Я не мог понять, чем же занимается достойная особа, глядя на свое отражение. Потом Карина вскрикнула. Грета отделила пластырь, осторожно сняла тампон, возвратилась ко мне.
– Любуйся! – прокаркала она. – Любуйся хорошенько! Вот она, работа твоего прихвостня! И еще набираешься наглости спрашивать, на что я жалуюсь?!
Позеленевший от ужаса Карл безмолвствовал. Должно быть, не успел или не захотел изучать полученные Гретой повреждения, и теперь созерцал их впервые. Зрелище было впечатляющим. Признаю: даже меня чуток передернуло. Не так-то много на свете хорошеньких девиц, чтобы почем зря кромсать им вывески ланцетами...
Но и покойному Вальдемару Коновскому следовало отдать должное: разрез был тонок, решителен, аккуратен. С полным знанием дела произведен.
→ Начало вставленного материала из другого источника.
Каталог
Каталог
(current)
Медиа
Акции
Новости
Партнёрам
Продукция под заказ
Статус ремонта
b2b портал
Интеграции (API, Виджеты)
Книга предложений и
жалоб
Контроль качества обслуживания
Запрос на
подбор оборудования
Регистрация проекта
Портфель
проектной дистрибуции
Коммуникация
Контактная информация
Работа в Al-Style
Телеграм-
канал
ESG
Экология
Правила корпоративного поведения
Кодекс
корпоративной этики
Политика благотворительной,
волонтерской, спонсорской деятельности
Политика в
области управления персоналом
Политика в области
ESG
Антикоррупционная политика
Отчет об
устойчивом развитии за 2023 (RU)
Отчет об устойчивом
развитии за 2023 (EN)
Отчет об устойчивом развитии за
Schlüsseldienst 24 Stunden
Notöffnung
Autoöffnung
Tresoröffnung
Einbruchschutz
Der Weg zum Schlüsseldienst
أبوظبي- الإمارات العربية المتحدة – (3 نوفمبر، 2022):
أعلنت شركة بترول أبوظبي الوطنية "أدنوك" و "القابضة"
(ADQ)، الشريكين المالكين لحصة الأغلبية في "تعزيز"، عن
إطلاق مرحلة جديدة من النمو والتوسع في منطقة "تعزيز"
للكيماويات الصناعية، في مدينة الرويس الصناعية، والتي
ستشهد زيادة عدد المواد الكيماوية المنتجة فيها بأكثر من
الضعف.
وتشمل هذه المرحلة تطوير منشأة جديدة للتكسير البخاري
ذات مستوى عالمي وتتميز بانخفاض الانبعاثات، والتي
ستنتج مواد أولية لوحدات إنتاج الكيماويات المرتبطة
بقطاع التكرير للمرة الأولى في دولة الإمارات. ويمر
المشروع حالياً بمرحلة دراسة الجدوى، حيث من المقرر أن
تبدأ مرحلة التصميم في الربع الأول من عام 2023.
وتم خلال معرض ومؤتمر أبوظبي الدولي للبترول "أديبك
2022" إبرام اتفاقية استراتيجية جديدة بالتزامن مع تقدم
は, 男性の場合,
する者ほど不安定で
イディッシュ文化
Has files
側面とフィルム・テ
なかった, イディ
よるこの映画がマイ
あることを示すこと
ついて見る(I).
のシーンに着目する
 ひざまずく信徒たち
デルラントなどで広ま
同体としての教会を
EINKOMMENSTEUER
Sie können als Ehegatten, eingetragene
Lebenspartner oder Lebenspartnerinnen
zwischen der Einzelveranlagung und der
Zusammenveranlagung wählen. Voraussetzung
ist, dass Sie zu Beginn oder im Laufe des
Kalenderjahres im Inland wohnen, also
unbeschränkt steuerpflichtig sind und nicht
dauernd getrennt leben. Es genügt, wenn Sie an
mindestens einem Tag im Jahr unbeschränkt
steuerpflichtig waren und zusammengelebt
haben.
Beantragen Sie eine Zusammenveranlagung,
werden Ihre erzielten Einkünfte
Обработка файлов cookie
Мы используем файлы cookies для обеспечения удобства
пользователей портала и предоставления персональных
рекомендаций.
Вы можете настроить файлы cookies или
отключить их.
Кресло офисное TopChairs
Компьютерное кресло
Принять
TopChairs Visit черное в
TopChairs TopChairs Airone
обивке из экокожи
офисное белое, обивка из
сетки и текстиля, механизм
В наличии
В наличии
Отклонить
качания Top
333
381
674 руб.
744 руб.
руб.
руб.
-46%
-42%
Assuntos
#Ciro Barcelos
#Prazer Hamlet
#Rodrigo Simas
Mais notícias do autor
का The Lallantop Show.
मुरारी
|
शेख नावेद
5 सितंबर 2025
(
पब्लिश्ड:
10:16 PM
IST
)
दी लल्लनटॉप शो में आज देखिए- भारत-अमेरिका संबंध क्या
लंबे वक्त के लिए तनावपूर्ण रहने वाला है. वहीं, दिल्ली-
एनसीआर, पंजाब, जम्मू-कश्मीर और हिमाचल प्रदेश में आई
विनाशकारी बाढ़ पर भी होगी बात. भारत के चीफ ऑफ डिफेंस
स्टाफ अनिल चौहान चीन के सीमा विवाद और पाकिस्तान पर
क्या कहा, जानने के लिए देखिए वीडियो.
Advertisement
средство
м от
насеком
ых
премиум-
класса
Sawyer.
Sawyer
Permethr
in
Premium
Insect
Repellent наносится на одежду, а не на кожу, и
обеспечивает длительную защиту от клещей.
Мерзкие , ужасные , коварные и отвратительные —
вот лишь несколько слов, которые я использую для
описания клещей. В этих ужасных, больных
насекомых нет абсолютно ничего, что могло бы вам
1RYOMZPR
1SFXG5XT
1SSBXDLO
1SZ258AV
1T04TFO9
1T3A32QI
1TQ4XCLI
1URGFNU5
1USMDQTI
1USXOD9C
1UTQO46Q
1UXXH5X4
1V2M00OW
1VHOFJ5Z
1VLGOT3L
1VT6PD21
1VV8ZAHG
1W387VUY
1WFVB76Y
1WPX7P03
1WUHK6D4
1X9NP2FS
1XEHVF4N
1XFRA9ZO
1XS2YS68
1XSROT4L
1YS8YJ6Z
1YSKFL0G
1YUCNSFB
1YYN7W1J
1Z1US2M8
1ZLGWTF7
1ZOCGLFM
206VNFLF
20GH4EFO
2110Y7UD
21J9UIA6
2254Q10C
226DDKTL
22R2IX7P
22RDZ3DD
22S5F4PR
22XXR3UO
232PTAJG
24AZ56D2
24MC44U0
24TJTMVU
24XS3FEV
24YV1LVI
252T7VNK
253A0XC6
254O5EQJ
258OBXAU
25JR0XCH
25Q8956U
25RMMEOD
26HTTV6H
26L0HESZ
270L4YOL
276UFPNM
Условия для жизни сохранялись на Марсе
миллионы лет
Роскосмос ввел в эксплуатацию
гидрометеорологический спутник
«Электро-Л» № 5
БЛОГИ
И зашит с полным знанием дела, честь и хвала хирургу. Наверное, Грету пользовал сам доктор Хассельман, и повреждение лечили в том же кабинете, где нанесли...
Выглядела щека отнюдь не аппетитно; впрочем, порезанных физиономий я навидался предостаточно, и морщиться от ужаса почел излишним. Обычная картина: швы, засохшая кровяная корка, надлежаще сильное воспаление, которое через денек-другой минует.
Если заживление состоится без осложнений. Грета даже не будет особо изуродована: так, самую малость...
– Что скажете, Хелм? – завизжала девица.
– А что именно тебе услыхать хочется? – полюбопытствовал я и с рассчитанной наглостью передернул плечами: – Vad har du at beklaga dej om?Простите за мерзкое произношение... Черт возьми, золотце, ты состоишь в организации воинствующего толка. Вы хотите устроить в Лапландии воинственную демонстрацию, кличущую к борьбе за всеобщий мир... Во время эдаких сборищ неминуемы жертвы, между прочим...
Грета засопела от бешенства.
– И двое суток назад, голубушка, ты помогла похитить человека и подвергнуть его пыткам. Посредством раскаленного железа. Но когда тебе самой чуток поцарапали милое личико, затеваешь неимоверный скандал... Чего же ты иного ждала при своем роде занятий? Как выразился один великий американец, боишься жара – держись подальше от кухни.